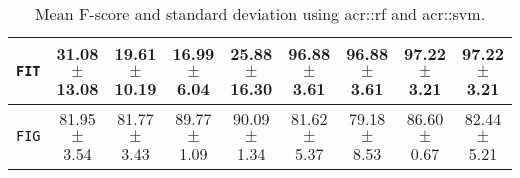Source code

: \begin{table}[htbp]
\begin{tabular}{c | c c | c c | c c | c c}
                    \hline
                    \texttt{FIT} & 31.08 \(\pm\) 13.08 & 19.61 \(\pm\) 10.19 & 16.99 \(\pm\) 6.04 & 25.88 \(\pm\) 16.30 & 96.88 \(\pm\) 3.61 & 96.88 \(\pm\) 3.61 & 97.22 \(\pm\) 3.21 & 97.22 \(\pm\) 3.21 \\
                    \hline
                    \texttt{FIG} & 81.95 \(\pm\) 3.54 & 81.77 \(\pm\) 3.43 & 89.77 \(\pm\) 1.09 & 90.09 \(\pm\) 1.34 & 81.62 \(\pm\) 5.37 & 79.18 \(\pm\) 8.53 & 86.60 \(\pm\) 0.67 & 82.44 \(\pm\) 5.21 \\
                    \hline
                \end{tabular}
                \caption{\label{tab::f_score_rf_vs_svm_f3} Mean F-score and standard deviation using \gls{acr::rf} and \gls{acr::svm}.}
            \end{table}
┄┄┄┄┄┄┄┄┄┄
For every line in the listing above that contains "texttt", copy that line.

                    \texttt{FIT} & 31.08 \(\pm\) 13.08 & 19.61 \(\pm\) 10.19 & 16.99 \(\pm\) 6.04 & 25.88 \(\pm\) 16.30 & 96.88 \(\pm\) 3.61 & 96.88 \(\pm\) 3.61 & 97.22 \(\pm\) 3.21 & 97.22 \(\pm\) 3.21 \\
                    \texttt{FIG} & 81.95 \(\pm\) 3.54 & 81.77 \(\pm\) 3.43 & 89.77 \(\pm\) 1.09 & 90.09 \(\pm\) 1.34 & 81.62 \(\pm\) 5.37 & 79.18 \(\pm\) 8.53 & 86.60 \(\pm\) 0.67 & 82.44 \(\pm\) 5.21 \\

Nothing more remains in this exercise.